The information provided with the form 433A or form 433B should back up or support the income and expense information listed in the Collection Information Statement. It’s the tax resolution professional’s role to insure that they do before the proposal is presented to the IRS. After transmittal of the proposal, negotiation by a tax resolution professional follows and culminates with a written acceptance letter from the taxing authority outlining the terms of the installment agreement (the payment plan). These traditional payment plans are based on an amount that (theoretically) equals the taxpayers ability to pay (on a monthly basis) after considering categorical expense limitations outlined under IRS administrative rules.
2) IRS Quick Start Installment Agreement:
The quick start installment program allows taxpayers with limited IRS tax liability to enter into an installment agreement without providing detailed financial information to the IRS. Summary requirements: Your liability must be able to be retired (paid in full) over 72 months from the date the agreement is entered into. For this program, the IRS requires that you sign an agreement which provides in part that you agree to have your monthly payment debited from your bank account. You are only allowed to enter into this program one time.

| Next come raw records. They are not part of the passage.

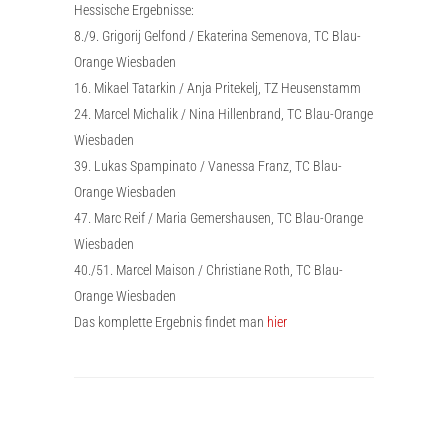
Hessische Ergebnisse:
8./9. Grigorij Gelfond / Ekaterina Semenova, TC Blau-
Orange Wiesbaden
16. Mikael Tatarkin / Anja Pritekelj, TZ Heusenstamm
24. Marcel Michalik / Nina Hillenbrand, TC Blau-Orange
Wiesbaden
39. Lukas Spampinato / Vanessa Franz, TC Blau-
Orange Wiesbaden
47. Marc Reif / Maria Gemershausen, TC Blau-Orange
Wiesbaden
40./51. Marcel Maison / Christiane Roth, TC Blau-
Orange Wiesbaden
Das komplette Ergebnis findet man
hier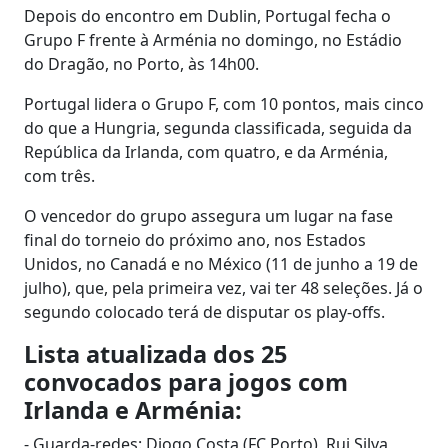
Depois do encontro em Dublin, Portugal fecha o
Grupo F frente à Arménia no domingo, no Estádio
do Dragão, no Porto, às 14h00.
Portugal lidera o Grupo F, com 10 pontos, mais cinco
do que a Hungria, segunda classificada, seguida da
República da Irlanda, com quatro, e da Arménia,
com três.
O vencedor do grupo assegura um lugar na fase
final do torneio do próximo ano, nos Estados
Unidos, no Canadá e no México (11 de junho a 19 de
julho), que, pela primeira vez, vai ter 48 seleções. Já o
segundo colocado terá de disputar os play-offs.
Lista atualizada dos 25
convocados para jogos com
Irlanda e Arménia:
- Guarda-redes: Diogo Costa (FC Porto), Rui Silva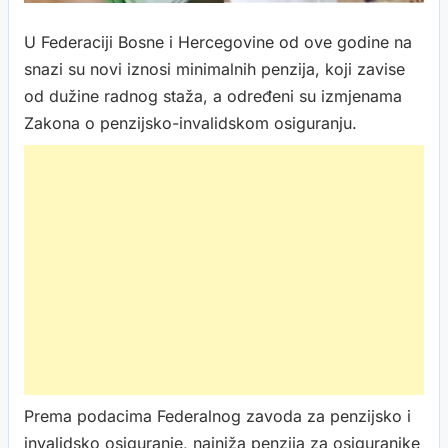
U Federaciji Bosne i Hercegovine od ove godine na
snazi su novi iznosi minimalnih penzija, koji zavise
od dužine radnog staža, a određeni su izmjenama
Zakona o penzijsko-invalidskom osiguranju.
Prema podacima Federalnog zavoda za penzijsko i
invalidsko osiguranje, najniža penzija za osiguranike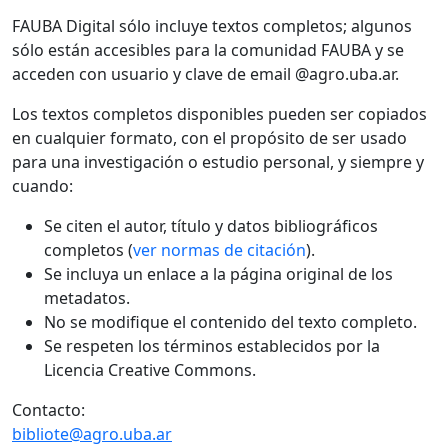
FAUBA Digital sólo incluye textos completos; algunos
sólo están accesibles para la comunidad FAUBA y se
acceden con usuario y clave de email @agro.uba.ar.
Los textos completos disponibles pueden ser copiados
en cualquier formato, con el propósito de ser usado
para una investigación o estudio personal, y siempre y
cuando:
Se citen el autor, título y datos bibliográficos
completos (
ver normas de citación
).
Se incluya un enlace a la página original de los
metadatos.
No se modifique el contenido del texto completo.
Se respeten los términos establecidos por la
Licencia Creative Commons.
Contacto:
bibliote@agro.uba.ar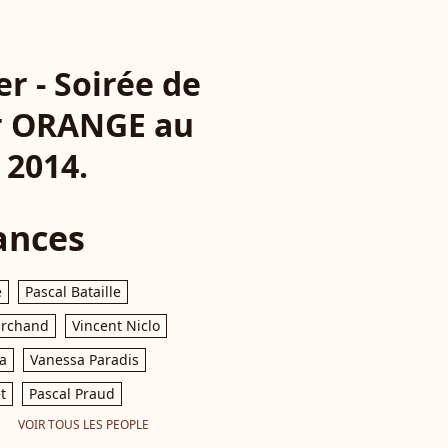
r - Soirée de
ar ORANGE au
 2014.
ances
e
Pascal Bataille
archand
Vincent Niclo
a
Vanessa Paradis
t
Pascal Praud
VOIR TOUS LES PEOPLE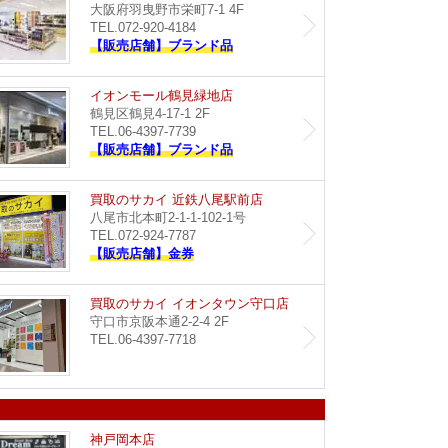
大阪府羽曳野市栄町7-1 4F
TEL.072-920-4184
【販売店舗】ブランド品
イオン藤井寺店
イオン
イオンモール鶴見緑地店
鶴見区鶴見4-17-1 2F
TEL.06-4397-7739
【販売店舗】ブランド品
Dream イオンタウン豊中緑丘店
買取のサ
買取のサカイ 近鉄八尾駅前店
八尾市北本町2-1-1-102-1号
TEL.072-924-7787
【販売店舗】金券
買取のサカイ イズミヤ八尾店
買取のサ
買取のサカイ イオンタウン守口店
守口市京阪本通2-2-4 2F
TEL.06-4397-7718
イオンモール神戸南店
Dream
神戸岡本店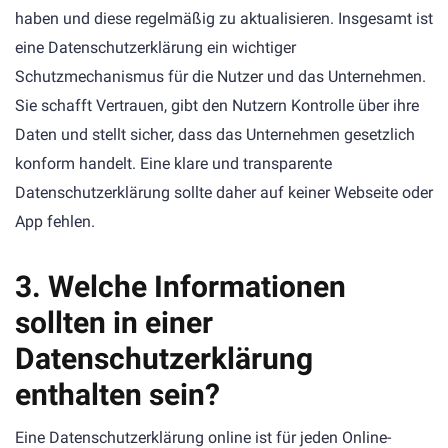
haben und diese regelmäßig zu aktualisieren. Insgesamt ist
eine Datenschutzerklärung ein wichtiger
Schutzmechanismus für die Nutzer und das Unternehmen.
Sie schafft Vertrauen, gibt den Nutzern Kontrolle über ihre
Daten und stellt sicher, dass das Unternehmen gesetzlich
konform handelt. Eine klare und transparente
Datenschutzerklärung sollte daher auf keiner Webseite oder
App fehlen.
3. Welche Informationen
sollten in einer
Datenschutzerklärung
enthalten sein?
Eine Datenschutzerklärung online ist für jeden Online-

If a taxpayer defaults on a quick start installment agreement, the taxpayer will not be allowed to participate in the program in the future.

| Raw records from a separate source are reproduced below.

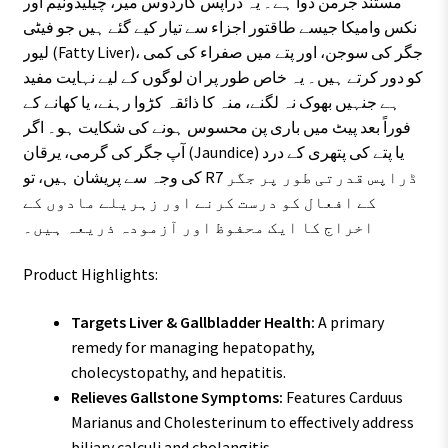
مستند جرمن دوا ہے۔ یہ ڈراپس کارڈوس میر، چیلیڈونیم اور
نکس وامیکا جیسے طاقتور اجزاء سے تیار کیے گئے ہیں جو فیٹی
لیور (Fatty Liver)، جگر کی سوجن، اور پتے میں صفراء کی کمی
کو دور کرتے ہیں۔ یہ خاص طور پر ان لوگوں کے لیے نہایت مفید
ہے جنہیں بھوک نہ لگنے، منہ کا ذائقہ کڑوا رہنے، یا کھانے کے
فوراً بعد پیٹ میں باری پن محسوس ہونے کی شکایت ہو۔ اگر
آپ جگر کی گرمی، یرقان (Jaundice) یا پتے کی پتھری کے درد
کی وجہ سے پریشان ہیں، تو R7 ڈراپس قدرتی طور پر جگر
کے افعال کو درست کرنے اور زہریلے مادوں کے
اخراج کا ایک محفوظ اور آزمودہ ذریعہ ہیں۔
Product Highlights:
Targets Liver & Gallbladder Health:
A primary
remedy for managing hepatopathy,
cholecystopathy, and hepatitis.
Relieves Gallstone Symptoms:
Features Carduus
Marianus and Cholesterinum to effectively address
biliary calculi and cholangitis.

3) Partial Pay Installment Agreement:
The taxpayer will be required to disclose their financial condition to the IRS using an IRS form (for an individual Form 433A; for a business Form 433B). The form is a Collection Information Statement. Completion of the form provides to the IRS information (disclosed by the taxpayer) identifying assets, liabilities, income and expenses (both monthly and otherwise). Supporting information must be provided. If the IRS determines (typically via negotiation) that the taxpayer cannot make monthly payments that will retire the full taxpayer tax liability over the term of the collection statute, then a Partial Pay Installment Agreement would be granted.